▶ _What the task requires_
Please carry on the essay about learning data science through MOOCs, starting right after its final heading.

▶ _Excerpt provided_
----
Sorry for the bad analogy :-) It’s from Netlfix’s latest superhero ensemble saga — The Defenders.

But it’s true that you should know your strengths, weakness, and technical inclination very well before you start the learning-through-MOOC process.

Because, let’s face it, time and energy are limited and you cannot afford to waste your precious resources on something you are highly unlikely to practice in your current work or future job. And this is assuming that you want to take the (almost) free learning path i.e. auditing the MOOCs rather than paying for the certificates. I have an ‘almost’ there because at the end of this article, I would like to list few MOOCs which I think you should pay for to showcase the certificates. And, for my personal journey, I had to pay for few Udemy courses I took because they are never free but you can buy them at the cost of a good lunch sandwich when the promotion runs.

What you can and cannot learn from MOOCs

In this picture, I just want to show the possibilities and impossibilities of this process i.e. what you can hope to learn through self-studying and practice and what must be learned on the job or what kind of mentality must be cultivated no matter what your profession is. Having said that, however, these circles broadly encompass the core skills that one can study to venture into the field of data science/machine learning from a non-CS background. Please note that even if you are in information technology (IT) sector, you may have a steep learning curve ahead because traditional IT is being disrupted by these new fields and the core skills and good practices are often different.

I, for one, view the data science field as more democratic than many other professional domains (e.g. my own area of work semiconductor technology), where the entry barrier is low and with sufficient hard work and zeal, anybody can acquire meaningful skills. For me personally, I have no burning desire to ‘break in’ this field, rather I just have a passion to borrow the fruits to apply to my own area of expertise. However, that end goal does not impact the initial learning curve that one has to traverse. So, you could be aiming to be either data engineer, or business analyst, or machine learning scientist, or a visualization expert — the field and choices are wide open. And if your aim is like mine - stay in the current domain of expertise and apply the newly learned techniques — you are fine too.

You can start with real basics, no shame there :)

Istarted with real basic —learning Python on Codeacademy. In all likelihood, you cannot go more basic than this :-). It worked though. I had this aversion towards coding but the simple and fun interface and the right pace of Codeacademy’s free course was appropriate to excite me enough to keep going. I could have picked a Java or C++ course on Coursera or Datacamp or Udacity but some reading and research told me that Python is the optimal choice balancing learning complexity and utility (especially for data science) and I decided to trust the insight.

After a while, you crave for deeper knowledge (but at a gentle pace)
----
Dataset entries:
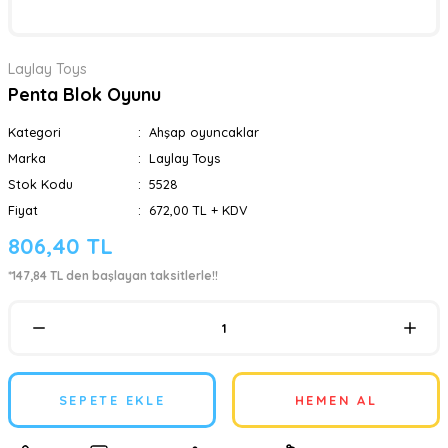
Laylay Toys
Penta Blok Oyunu
Kategori
Ahşap oyuncaklar
Marka
Laylay Toys
Stok Kodu
5528
Fiyat
672,00 TL + KDV
806,40 TL
*147,84 TL den başlayan taksitlerle!!
SEPETE EKLE
HEMEN AL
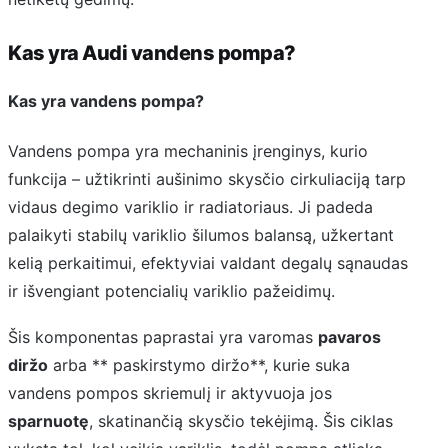
Kas yra Audi vandens pompa?
Kas yra vandens pompa?
Vandens pompa yra mechaninis įrenginys, kurio
funkcija – užtikrinti aušinimo skysčio cirkuliaciją tarp
vidaus degimo variklio ir radiatoriaus. Ji padeda
palaikyti stabilų variklio šilumos balansą, užkertant
kelią perkaitimui, efektyviai valdant degalų sąnaudas
ir išvengiant potencialių variklio pažeidimų.
Šis komponentas paprastai yra varomas
pavaros
diržo
arba ** paskirstymo diržo**, kurie suka
vandens pompos skriemulį ir aktyvuoja jos
sparnuotę
, skatinančią skysčio tekėjimą. Šis ciklas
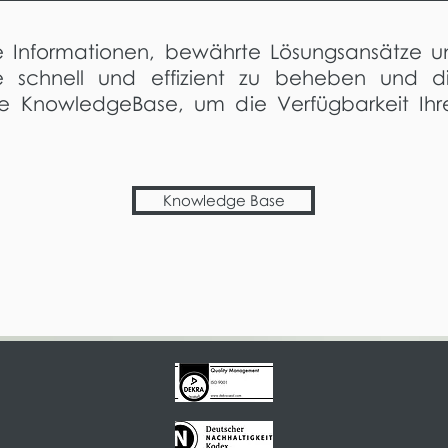
e Informationen, bewährte Lösungsansätze und
 schnell und effizient zu beheben und di
ie KnowledgeBase, um die Verfügbarkeit Ihr
Knowledge Base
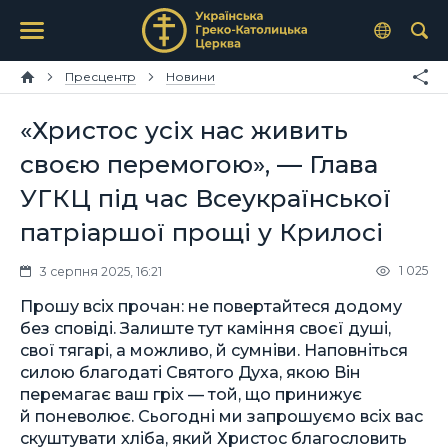
Пресцентр
Новини
«Христос усіх нас живить
своєю перемогою», — Глава
УГКЦ під час Всеукраїнської
патріаршої прощі у Крилосі
1 025
3 серпня 2025, 16:21
Прошу всіх прочан: не повертайтеся додому
без сповіді. Залиште тут каміння своєї душі,
свої тягарі, а можливо, й сумніви. Наповніться
силою благодаті Святого Духа, якою Він
перемагає ваш гріх — той, що принижує
й поневолює. Сьогодні ми запрошуємо всіх вас
скуштувати хліба, який Христос благословить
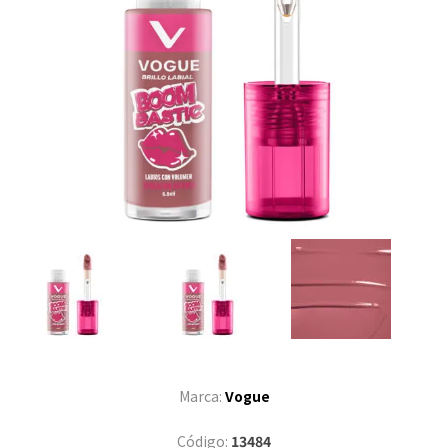
Marca:
Vogue
Código:
13484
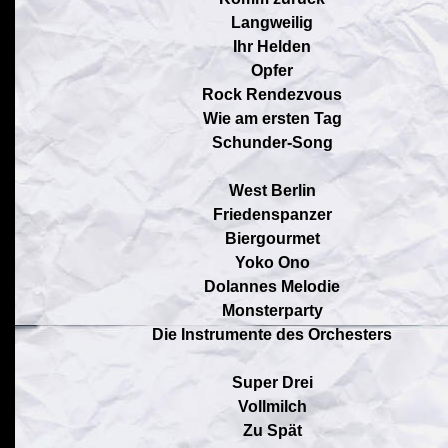
Langweilig
Ihr Helden
Opfer
Rock Rendezvous
Wie am ersten Tag
Schunder-Song
West Berlin
Friedenspanzer
Biergourmet
Yoko Ono
Dolannes Melodie
Monsterparty
Die Instrumente des Orchesters
Super Drei
Vollmilch
Zu Spät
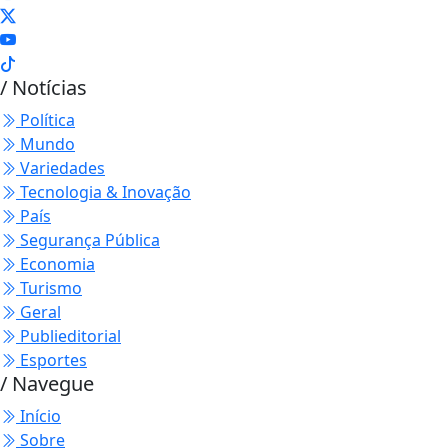
/ Notícias
Política
Mundo
Variedades
Tecnologia & Inovação
País
Segurança Pública
Economia
Turismo
Geral
Publieditorial
Esportes
/ Navegue
Início
Sobre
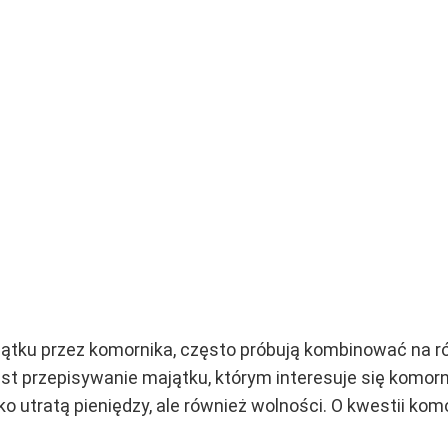
ątku przez komornika, często próbują kombinować na r
st przepisywanie majątku, którym interesuje się komorni
o utratą pieniędzy, ale również wolności. O kwestii komor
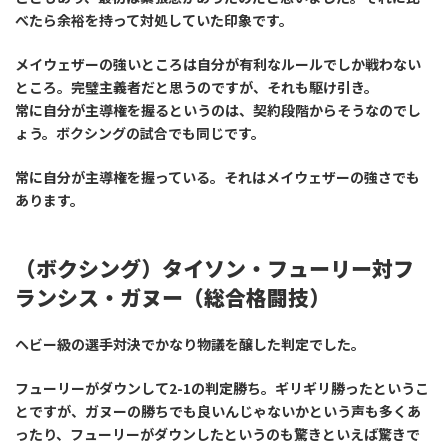
べたら余裕を持って対処していた印象です。
メイウェザーの強いところは自分が有利なルールでしか戦わない
ところ。完璧主義者だと思うのですが、それも駆け引き。
常に自分が主導権を握るというのは、契約段階からそうなのでし
ょう。ボクシングの試合でも同じです。
常に自分が主導権を握っている。それはメイウェザーの強さでも
あります。
（ボクシング）タイソン・フューリー対フ
ランシス・ガヌー（総合格闘技）
ヘビー級の選手対決でかなり物議を醸した判定でした。
フューリーがダウンして2-1の判定勝ち。ギリギリ勝ったというこ
とですが、ガヌーの勝ちでも良いんじゃないかという声も多くあ
ったり、フューリーがダウンしたというのも驚きといえば驚きで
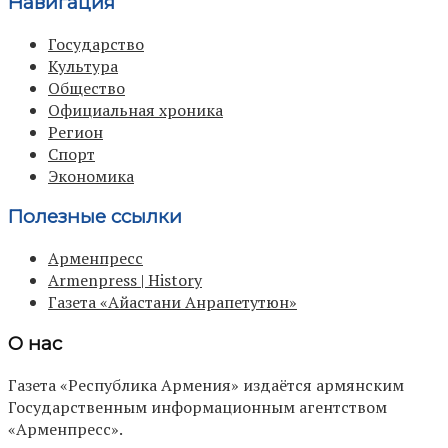
Навигация
Государство
Культура
Общество
Официальная хроника
Регион
Спорт
Экономика
Полезные ссылки
Арменпресс
Armenpress | History
Газета «Айастани Анрапетутюн»
О нас
Газета «Республика Армения» издаётся армянским
Государственным информационным агентством
«Арменпресс».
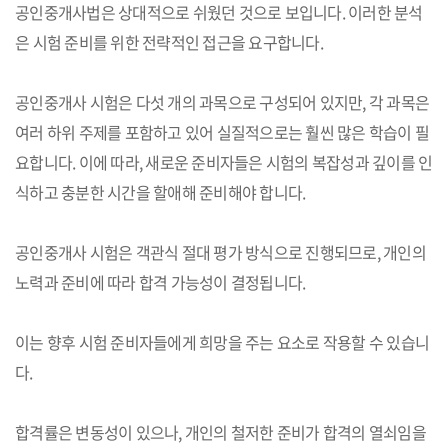
공인중개사법은 상대적으로 쉬웠던 것으로 보입니다. 이러한 분석
은 시험 준비를 위한 전략적인 접근을 요구합니다.
공인중개사 시험은 다섯 개의 과목으로 구성되어 있지만, 각 과목은
여러 하위 주제를 포함하고 있어 실질적으로는 훨씬 많은 학습이 필
요합니다. 이에 따라, 새로운 준비자들은 시험의 복잡성과 깊이를 인
식하고 충분한 시간을 할애해 준비해야 합니다.
공인중개사 시험은 객관식 절대 평가 방식으로 진행되므로, 개인의
노력과 준비에 따라 합격 가능성이 결정됩니다.
이는 향후 시험 준비자들에게 희망을 주는 요소로 작용할 수 있습니
다.
합격률은 변동성이 있으나, 개인의 철저한 준비가 합격의 열쇠임을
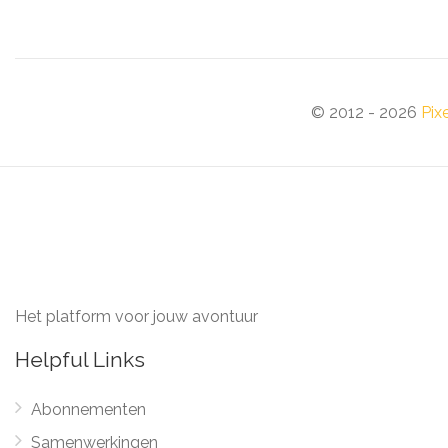
© 2012 - 2026
Pix
Het platform voor jouw avontuur
Helpful Links
Abonnementen
Samenwerkingen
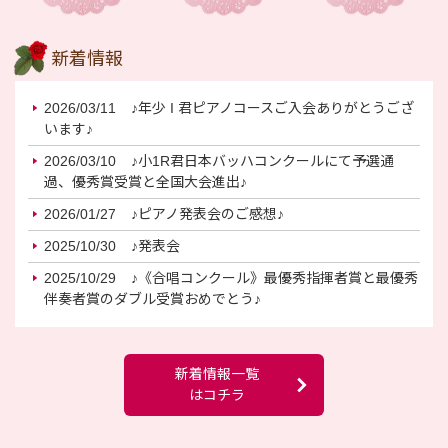
新着情報
2026/03/11
♪年少 I 君ピアノコースご入会ありがとうござ
います♪
2026/03/10
♪小1R君日本バッハコンクールにて予選通
過、優秀賞受賞と全国大会進出♪
2026/01/27
♪ピアノ発表会のご感想♪
2025/10/30
♪発表会
2025/10/29
♪《合唱コンクール》最優秀指揮者賞と最優秀
伴奏者賞のダブル受賞おめでとう♪
新着情報一覧
はコチラ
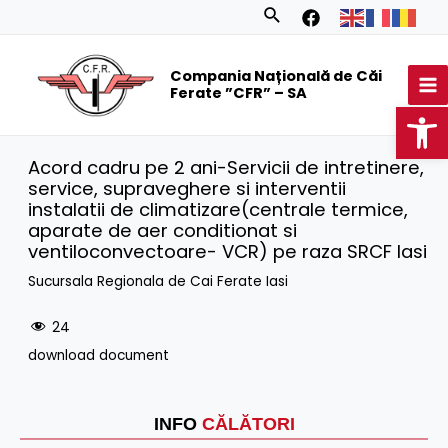
Skip
Search
to
MA
content
Compania Națională de Căi
M
Ferate ”CFR” – SA
Op
Acord cadru pe 2 ani-Servicii de intretinere,
service, supraveghere si interventii
instalatii de climatizare(centrale termice,
aparate de aer conditionat si
ventiloconvectoare- VCR) pe raza SRCF Iasi
Sucursala Regionala de Cai Ferate Iasi
24
download document
INFO
CĂLĂTORI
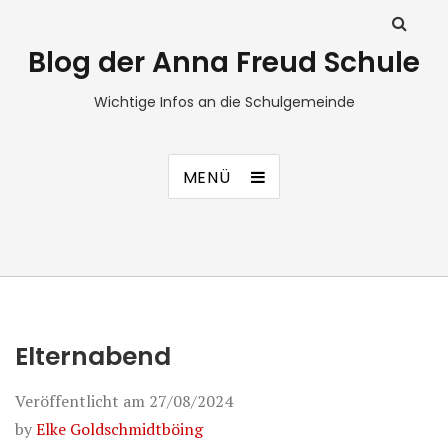
Blog der Anna Freud Schule
Wichtige Infos an die Schulgemeinde
MENÜ
Elternabend
Veröffentlicht am
27/08/2024
by
Elke Goldschmidtböing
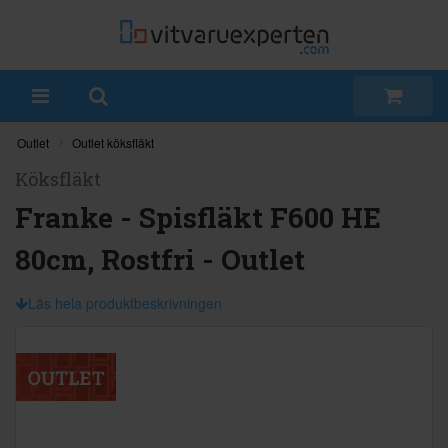
Outlet
Outlet köksfläkt
Köksfläkt
Franke - Spisfläkt F600 HE
80cm, Rostfri - Outlet
Läs hela produktbeskrivningen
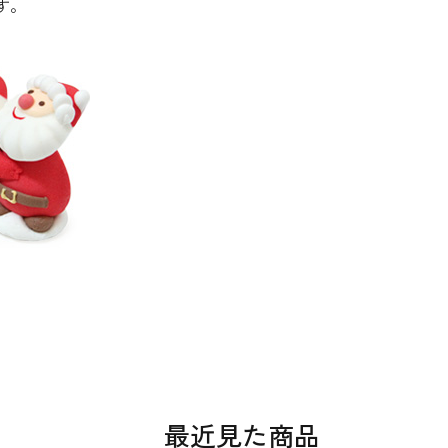
す。
最近見た商品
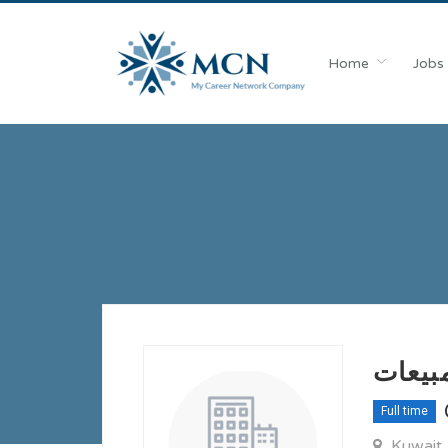
Home
Jobs
بيعات
Full time
Kuwait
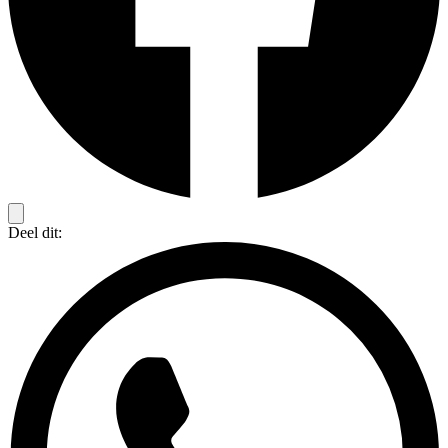
Deel dit:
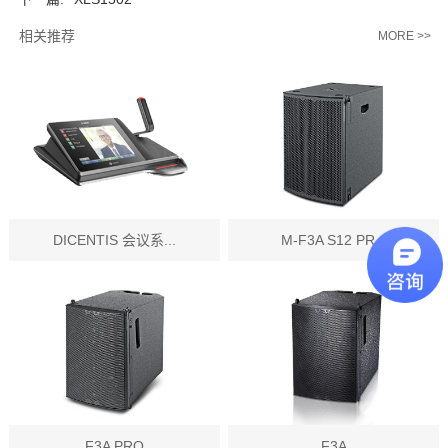
相关推荐
MORE >>
DICENTIS 会议系...
M-F3A S12 PR...
F3A PRO
F3A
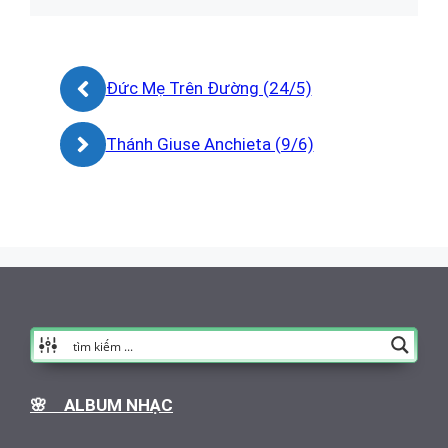
Đức Mẹ Trên Đường (24/5)
Thánh Giuse Anchieta (9/6)
🌸 ALBUM NHẠC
----
▶ _Result of the exercise_
Codeacademy’s introduction was a fine base to start with. I had choices from so many online MOOC platforms and predictably enough, I signed up for multiple courses at the same time. However, after dabbling with a Coursera class for few days, I realized I was not ready enough to learn Python from a professor! I was looking for a course taught by some enthusiastic instructor who will take time to go over the concepts in great detail, teach me other essential tools like Git and Jupyter notebook system, and maintain a right balance between basic concepts and advanced topics in the curriculum. And I found the right man for the job: Jose Marcial Portilla. He offers multiple courses on Udemy and is one of the most popular and positively reviewed instructors on that platform. I signed up and completed his Python Bootcamp course. It was an amazing introduction to the language with right pace, depth and rigor. I recommend this course highly for new learners even though you have to fork out $10 (Udemy courses are generally not free and their regular price is $190 or $200 but you can always wait few days to have the recurrent promotion cycle and sign up for $10 or $15).

It’s important to keep your focus on data science

The next step proved crucial for me. I could have gone astray and try to study anything and everything I could on Python. Especially, the object-oriented and class definition part which easily can suck you in for a long and arduous journey. Now, taking nothing away from that key sphere of Python universe, one can safely say that you can practice deep learning and good data science without being able to define your own class and methods in Python. One of the fundamental reasons of Python’s ever increasing popularity as de facto language of choice for data science, is the availability of large number of high-quality, peer-reviewed, expert-written libraries, classes, and methods, just waiting to be downloaded in a nice packaged form and unwrapped for seamless integration into your code.

Therefore, it was important for me to quickly jump into the packages and methods used most widely for data science — NumPyPandas, and Matplotlib.

I was introduced to those by a neat little course from edX. Although most courses on edX are from universities and rigorous (and longish) in nature, there are few short and more hands-on/less theoretical courses offered by technology companies like Microsoft. One of them is the Microsoft Professional Program in Data Science. You can register for as many courses under this program as you want. However, I took only the following courses (and I intend to come back for other courses in future)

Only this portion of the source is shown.